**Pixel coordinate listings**
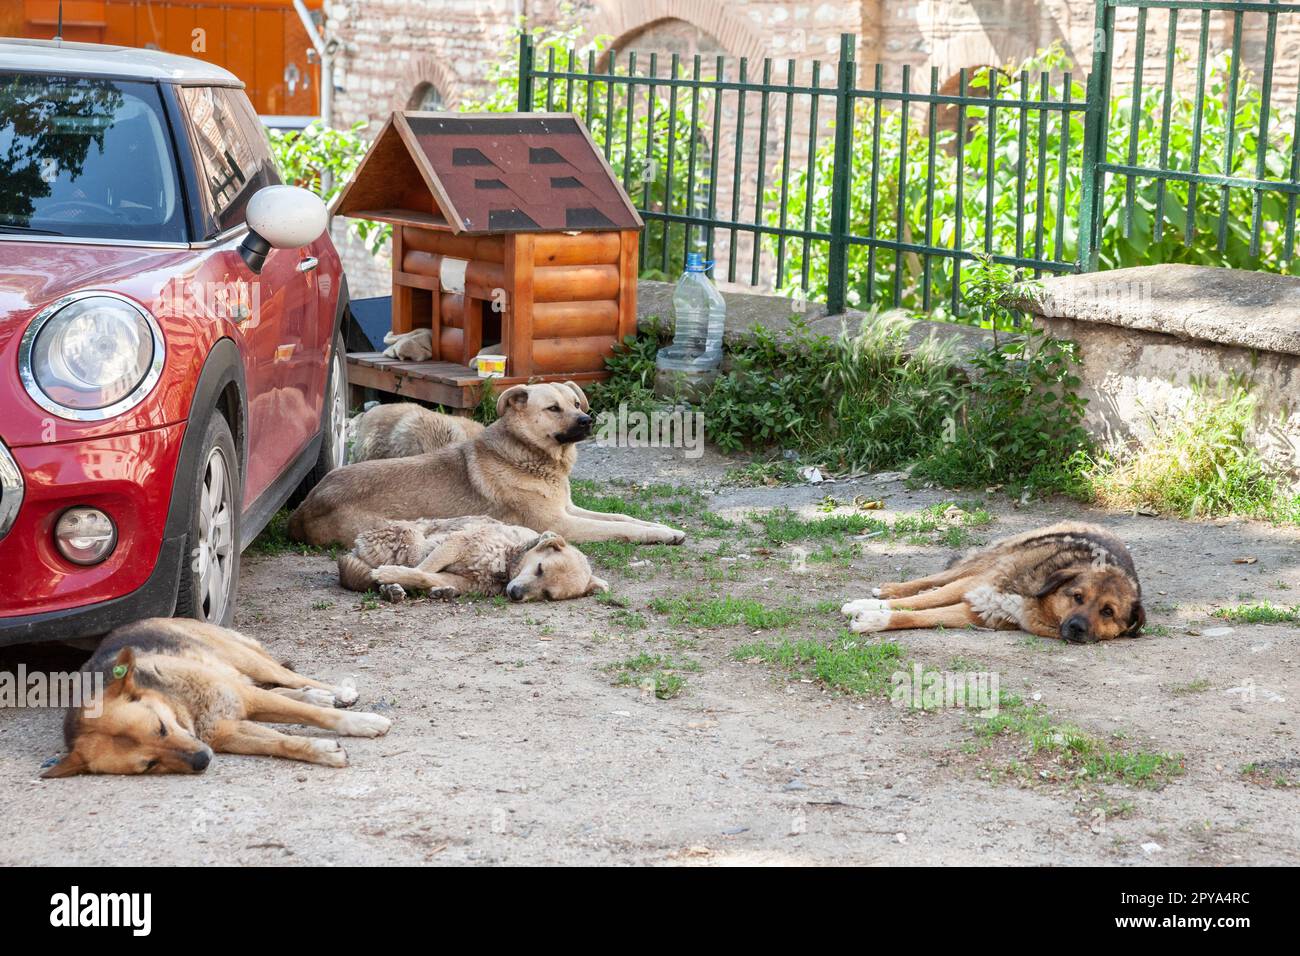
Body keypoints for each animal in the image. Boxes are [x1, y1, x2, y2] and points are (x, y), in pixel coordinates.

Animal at [44, 621, 390, 780]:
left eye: (160, 728)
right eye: (149, 764)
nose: (202, 760)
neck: (185, 707)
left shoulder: (243, 699)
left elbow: (314, 715)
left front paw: (363, 722)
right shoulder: (229, 732)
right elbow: (283, 742)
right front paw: (322, 751)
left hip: (246, 660)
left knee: (289, 678)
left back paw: (336, 692)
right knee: (282, 690)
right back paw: (320, 696)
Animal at [340, 512, 613, 600]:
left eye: (548, 595)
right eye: (540, 569)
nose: (515, 594)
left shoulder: (464, 580)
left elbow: (424, 576)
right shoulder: (456, 544)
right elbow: (422, 569)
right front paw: (390, 575)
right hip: (411, 537)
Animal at [837, 520, 1144, 647]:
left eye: (1108, 612)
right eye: (1077, 597)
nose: (1077, 627)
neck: (1035, 601)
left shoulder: (978, 612)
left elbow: (914, 616)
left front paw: (873, 620)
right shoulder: (975, 585)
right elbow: (919, 602)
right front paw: (862, 607)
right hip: (984, 563)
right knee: (936, 579)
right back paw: (887, 589)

**Exercise aim**
Would you output, from the records above, exactly the run of lines that starts at the line containing "right elbow: (283, 742)" and ends at the line containing "nose: (515, 594)", and only that run?

**Written reply**
right elbow: (283, 742)
right front paw: (322, 751)
left hip: (246, 660)
left knee: (289, 678)
left back paw: (336, 692)
right knee: (282, 690)
right back paw: (320, 696)
Animal at [340, 512, 613, 600]:
left eye: (548, 595)
right eye: (540, 569)
nose: (515, 594)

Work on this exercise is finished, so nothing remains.